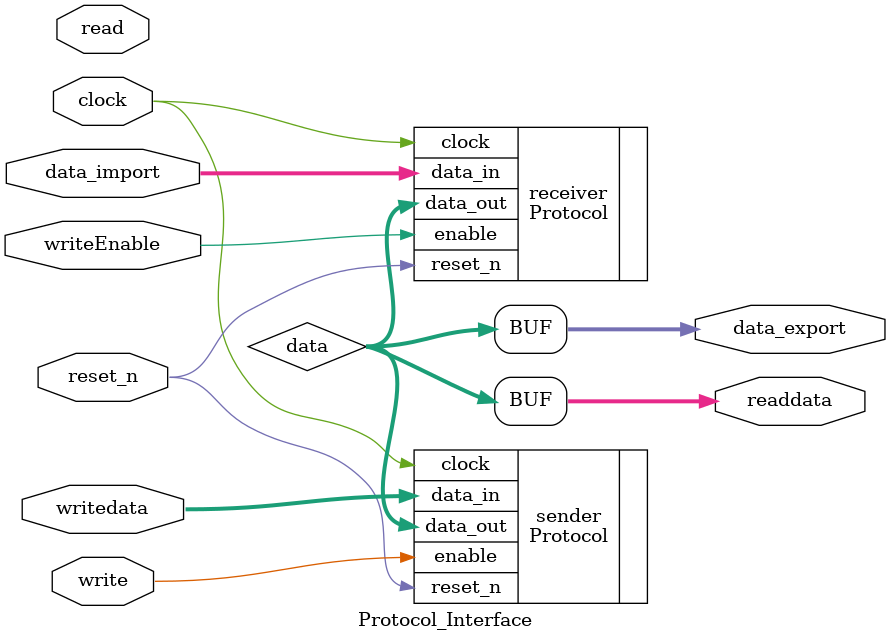
<source format=v>
module Protocol_Interface (clock, reset_n, write, writedata, read, readdata, writeEnable, data_import, data_export);

input clock, reset_n, write, read, writeEnable;
input [31:0] writedata, data_import;
output [31:0] readdata, data_export;

wire [31:0] data;

Protocol sender (.clock(clock), .reset_n(reset_n), .enable(write), .data_in(writedata), .data_out(data));

Protocol receiver (.clock(clock), .reset_n(reset_n), .enable(writeEnable), .data_in(data_import), .data_out(data));

assign readdata = data;
assign data_export = data;

endmodule

</source>
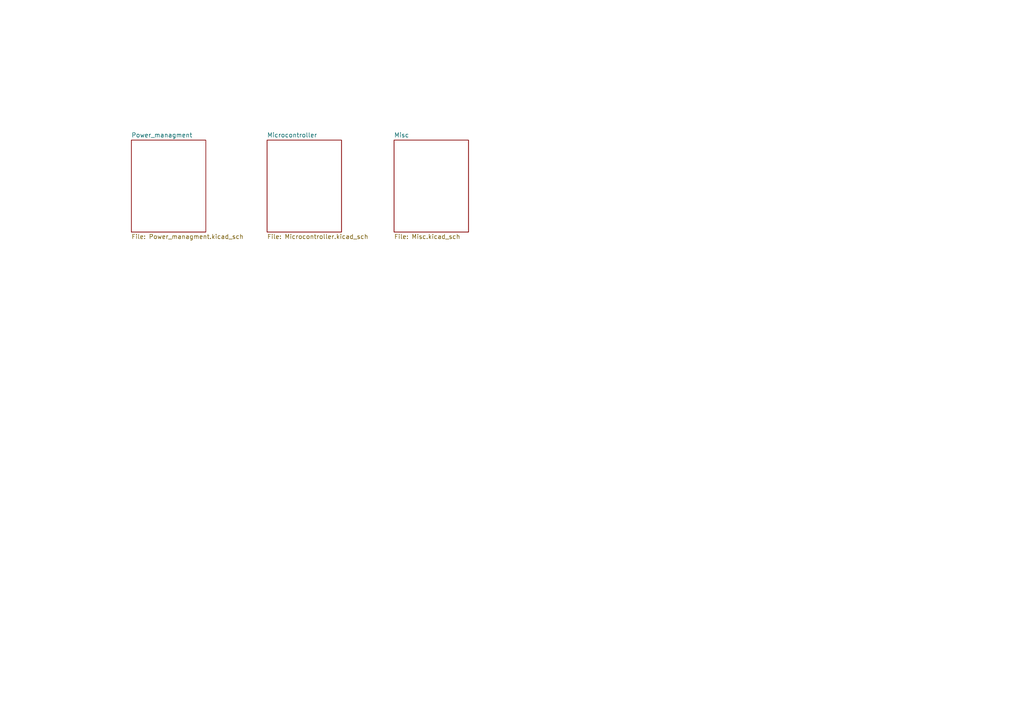
<source format=kicad_sch>
(kicad_sch
	(version 20250114)
	(generator "eeschema")
	(generator_version "9.0")
	(uuid "3bfa0517-de4b-49cb-a17a-4be75d603dbf")
	(paper "A4")
	(title_block
		(title "Cenere Mouse")
		(date "2025-08-22")
		(rev "1")
		(company "Triungulo Lab")
	)
	(lib_symbols)
	(sheet
		(at 38.1 40.64)
		(size 21.59 26.67)
		(exclude_from_sim no)
		(in_bom yes)
		(on_board yes)
		(dnp no)
		(fields_autoplaced yes)
		(stroke
			(width 0.1524)
			(type solid)
		)
		(fill
			(color 0 0 0 0.0000)
		)
		(uuid "34ca5ee1-40ec-4185-b493-809855f9992d")
		(property "Sheetname" "Power_managment"
			(at 38.1 39.9284 0)
			(effects
				(font
					(size 1.27 1.27)
				)
				(justify left bottom)
			)
		)
		(property "Sheetfile" "Power_managment.kicad_sch"
			(at 38.1 67.8946 0)
			(effects
				(font
					(size 1.27 1.27)
				)
				(justify left top)
			)
		)
		(instances
			(project "Cenere Mouse"
				(path "/3bfa0517-de4b-49cb-a17a-4be75d603dbf"
					(page "2")
				)
			)
		)
	)
	(sheet
		(at 77.47 40.64)
		(size 21.59 26.67)
		(exclude_from_sim no)
		(in_bom yes)
		(on_board yes)
		(dnp no)
		(fields_autoplaced yes)
		(stroke
			(width 0.1524)
			(type solid)
		)
		(fill
			(color 0 0 0 0.0000)
		)
		(uuid "be5c28d5-8a0d-4f18-9b16-40e0845ea800")
		(property "Sheetname" "Microcontroller"
			(at 77.47 39.9284 0)
			(effects
				(font
					(size 1.27 1.27)
				)
				(justify left bottom)
			)
		)
		(property "Sheetfile" "Microcontroller.kicad_sch"
			(at 77.47 67.8946 0)
			(effects
				(font
					(size 1.27 1.27)
				)
				(justify left top)
			)
		)
		(instances
			(project "Cenere Mouse"
				(path "/3bfa0517-de4b-49cb-a17a-4be75d603dbf"
					(page "3")
				)
			)
		)
	)
	(sheet
		(at 114.3 40.64)
		(size 21.59 26.67)
		(exclude_from_sim no)
		(in_bom yes)
		(on_board yes)
		(dnp no)
		(fields_autoplaced yes)
		(stroke
			(width 0.1524)
			(type solid)
		)
		(fill
			(color 0 0 0 0.0000)
		)
		(uuid "d017e985-742b-487f-b429-2b7a55f07635")
		(property "Sheetname" "Misc"
			(at 114.3 39.9284 0)
			(effects
				(font
					(size 1.27 1.27)
				)
				(justify left bottom)
			)
		)
		(property "Sheetfile" "Misc.kicad_sch"
			(at 114.3 67.8946 0)
			(effects
				(font
					(size 1.27 1.27)
				)
				(justify left top)
			)
		)
		(instances
			(project "Cenere Mouse"
				(path "/3bfa0517-de4b-49cb-a17a-4be75d603dbf"
					(page "4")
				)
			)
		)
	)
	(sheet_instances
		(path "/"
			(page "1")
		)
	)
	(embedded_fonts no)
)

</source>
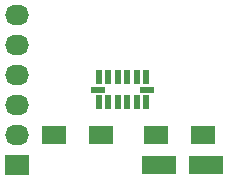
<source format=gts>
%TF.GenerationSoftware,KiCad,Pcbnew,4.0.2-stable*%
%TF.CreationDate,2016-04-05T17:50:52-04:00*%
%TF.ProjectId,ADXL345 Breakout,4144584C33343520427265616B6F7574,rev?*%
%TF.FileFunction,Soldermask,Top*%
%FSLAX46Y46*%
G04 Gerber Fmt 4.6, Leading zero omitted, Abs format (unit mm)*
G04 Created by KiCad (PCBNEW 4.0.2-stable) date 4/5/2016 5:50:52 PM*
%MOMM*%
G01*
G04 APERTURE LIST*
%ADD10C,0.127000*%
%ADD11R,2.999740X1.501140*%
%ADD12R,2.000000X1.600000*%
%ADD13R,2.032000X1.727200*%
%ADD14O,2.032000X1.727200*%
%ADD15R,1.145000X0.550000*%
%ADD16R,0.550000X1.145000*%
G04 APERTURE END LIST*
D10*
D11*
X181068980Y-108712000D03*
X177071020Y-108712000D03*
D12*
X172180000Y-106172000D03*
X168180000Y-106172000D03*
X176816000Y-106172000D03*
X180816000Y-106172000D03*
D13*
X165100000Y-108712000D03*
D14*
X165100000Y-106172000D03*
X165100000Y-103632000D03*
X165100000Y-101092000D03*
X165100000Y-98552000D03*
X165100000Y-96012000D03*
D15*
X171892500Y-102362000D03*
X176087500Y-102362000D03*
D16*
X171990000Y-101264500D03*
X171990000Y-103459500D03*
X172790000Y-101264500D03*
X172790000Y-103459500D03*
X173590000Y-101264500D03*
X173590000Y-103459500D03*
X174390000Y-101264500D03*
X174390000Y-103459500D03*
X175190000Y-101264500D03*
X175190000Y-103459500D03*
X175990000Y-101264500D03*
X175990000Y-103459500D03*
M02*

</source>
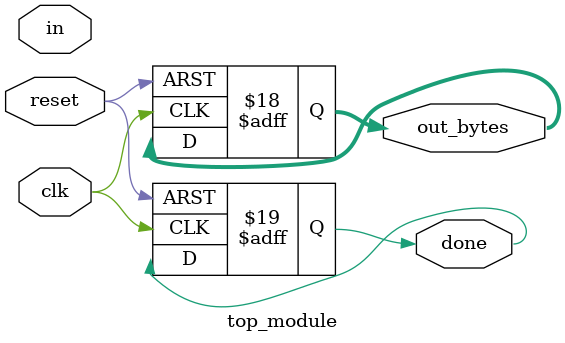
<source format=sv>
module top_module (
  input clk,
  input [7:0] in,
  input reset,
  output [23:0] out_bytes,
  output done
);

  reg [7:0] byte1;
  reg [7:0] byte2;
  reg [7:0] byte3;
  reg [7:0] buffer;

  reg state;

  always @(posedge clk or posedge reset) begin
    if (reset) begin
      state <= 0;
      byte1 <= 0;
      byte2 <= 0;
      byte3 <= 0;
      buffer <= 0;
      out_bytes <= 0;
      done <= 0;
    end else begin
      case (state)
        0: begin
          if (in[3]) begin
            byte1 <= in;
            state <= 1;
          end
        end
        1: begin
          byte2 <= in;
          state <= 2;
        end
        2: begin
          byte3 <= in;
          state <= 3;
        end
        3: begin
          buffer <= byte1;
          buffer <= buffer << 8;
          buffer <= buffer | byte2;
          buffer <= buffer << 8;
          buffer <= buffer | byte3;
          out_bytes <= buffer;
          done <= 1;
          state <= 0;
        end
      endcase
    end
  end

endmodule

</source>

### WHAT TO PRODUCE
Quote every record above exactly, leaving out any pictures.

### RESPONSE
<source format=v>
module Protocol_Interface (clock, reset_n, write, writedata, read, readdata, writeEnable, data_import, data_export);

input clock, reset_n, write, read, writeEnable;
input [31:0] writedata, data_import;
output [31:0] readdata, data_export;

wire [31:0] data;

Protocol sender (.clock(clock), .reset_n(reset_n), .enable(write), .data_in(writedata), .data_out(data));

Protocol receiver (.clock(clock), .reset_n(reset_n), .enable(writeEnable), .data_in(data_import), .data_out(data));

assign readdata = data;
assign data_export = data;

endmodule

</source>
<source format=kicad_sch>
(kicad_sch
	(version 20250114)
	(generator "eeschema")
	(generator_version "9.0")
	(uuid "3bfa0517-de4b-49cb-a17a-4be75d603dbf")
	(paper "A4")
	(title_block
		(title "Cenere Mouse")
		(date "2025-08-22")
		(rev "1")
		(company "Triungulo Lab")
	)
	(lib_symbols)
	(sheet
		(at 38.1 40.64)
		(size 21.59 26.67)
		(exclude_from_sim no)
		(in_bom yes)
		(on_board yes)
		(dnp no)
		(fields_autoplaced yes)
		(stroke
			(width 0.1524)
			(type solid)
		)
		(fill
			(color 0 0 0 0.0000)
		)
		(uuid "34ca5ee1-40ec-4185-b493-809855f9992d")
		(property "Sheetname" "Power_managment"
			(at 38.1 39.9284 0)
			(effects
				(font
					(size 1.27 1.27)
				)
				(justify left bottom)
			)
		)
		(property "Sheetfile" "Power_managment.kicad_sch"
			(at 38.1 67.8946 0)
			(effects
				(font
					(size 1.27 1.27)
				)
				(justify left top)
			)
		)
		(instances
			(project "Cenere Mouse"
				(path "/3bfa0517-de4b-49cb-a17a-4be75d603dbf"
					(page "2")
				)
			)
		)
	)
	(sheet
		(at 77.47 40.64)
		(size 21.59 26.67)
		(exclude_from_sim no)
		(in_bom yes)
		(on_board yes)
		(dnp no)
		(fields_autoplaced yes)
		(stroke
			(width 0.1524)
			(type solid)
		)
		(fill
			(color 0 0 0 0.0000)
		)
		(uuid "be5c28d5-8a0d-4f18-9b16-40e0845ea800")
		(property "Sheetname" "Microcontroller"
			(at 77.47 39.9284 0)
			(effects
				(font
					(size 1.27 1.27)
				)
				(justify left bottom)
			)
		)
		(property "Sheetfile" "Microcontroller.kicad_sch"
			(at 77.47 67.8946 0)
			(effects
				(font
					(size 1.27 1.27)
				)
				(justify left top)
			)
		)
		(instances
			(project "Cenere Mouse"
				(path "/3bfa0517-de4b-49cb-a17a-4be75d603dbf"
					(page "3")
				)
			)
		)
	)
	(sheet
		(at 114.3 40.64)
		(size 21.59 26.67)
		(exclude_from_sim no)
		(in_bom yes)
		(on_board yes)
		(dnp no)
		(fields_autoplaced yes)
		(stroke
			(width 0.1524)
			(type solid)
		)
		(fill
			(color 0 0 0 0.0000)
		)
		(uuid "d017e985-742b-487f-b429-2b7a55f07635")
		(property "Sheetname" "Misc"
			(at 114.3 39.9284 0)
			(effects
				(font
					(size 1.27 1.27)
				)
				(justify left bottom)
			)
		)
		(property "Sheetfile" "Misc.kicad_sch"
			(at 114.3 67.8946 0)
			(effects
				(font
					(size 1.27 1.27)
				)
				(justify left top)
			)
		)
		(instances
			(project "Cenere Mouse"
				(path "/3bfa0517-de4b-49cb-a17a-4be75d603dbf"
					(page "4")
				)
			)
		)
	)
	(sheet_instances
		(path "/"
			(page "1")
		)
	)
	(embedded_fonts no)
)

</source>
<source format=gts>
%TF.GenerationSoftware,KiCad,Pcbnew,4.0.2-stable*%
%TF.CreationDate,2016-04-05T17:50:52-04:00*%
%TF.ProjectId,ADXL345 Breakout,4144584C33343520427265616B6F7574,rev?*%
%TF.FileFunction,Soldermask,Top*%
%FSLAX46Y46*%
G04 Gerber Fmt 4.6, Leading zero omitted, Abs format (unit mm)*
G04 Created by KiCad (PCBNEW 4.0.2-stable) date 4/5/2016 5:50:52 PM*
%MOMM*%
G01*
G04 APERTURE LIST*
%ADD10C,0.127000*%
%ADD11R,2.999740X1.501140*%
%ADD12R,2.000000X1.600000*%
%ADD13R,2.032000X1.727200*%
%ADD14O,2.032000X1.727200*%
%ADD15R,1.145000X0.550000*%
%ADD16R,0.550000X1.145000*%
G04 APERTURE END LIST*
D10*
D11*
X181068980Y-108712000D03*
X177071020Y-108712000D03*
D12*
X172180000Y-106172000D03*
X168180000Y-106172000D03*
X176816000Y-106172000D03*
X180816000Y-106172000D03*
D13*
X165100000Y-108712000D03*
D14*
X165100000Y-106172000D03*
X165100000Y-103632000D03*
X165100000Y-101092000D03*
X165100000Y-98552000D03*
X165100000Y-96012000D03*
D15*
X171892500Y-102362000D03*
X176087500Y-102362000D03*
D16*
X171990000Y-101264500D03*
X171990000Y-103459500D03*
X172790000Y-101264500D03*
X172790000Y-103459500D03*
X173590000Y-101264500D03*
X173590000Y-103459500D03*
X174390000Y-101264500D03*
X174390000Y-103459500D03*
X175190000Y-101264500D03*
X175190000Y-103459500D03*
X175990000Y-101264500D03*
X175990000Y-103459500D03*
M02*

</source>
<source format=sv>
module top_module (
  input clk,
  input [7:0] in,
  input reset,
  output [23:0] out_bytes,
  output done
);

  reg [7:0] byte1;
  reg [7:0] byte2;
  reg [7:0] byte3;
  reg [7:0] buffer;

  reg state;

  always @(posedge clk or posedge reset) begin
    if (reset) begin
      state <= 0;
      byte1 <= 0;
      byte2 <= 0;
      byte3 <= 0;
      buffer <= 0;
      out_bytes <= 0;
      done <= 0;
    end else begin
      case (state)
        0: begin
          if (in[3]) begin
            byte1 <= in;
            state <= 1;
          end
        end
        1: begin
          byte2 <= in;
          state <= 2;
        end
        2: begin
          byte3 <= in;
          state <= 3;
        end
        3: begin
          buffer <= byte1;
          buffer <= buffer << 8;
          buffer <= buffer | byte2;
          buffer <= buffer << 8;
          buffer <= buffer | byte3;
          out_bytes <= buffer;
          done <= 1;
          state <= 0;
        end
      endcase
    end
  end

endmodule

</source>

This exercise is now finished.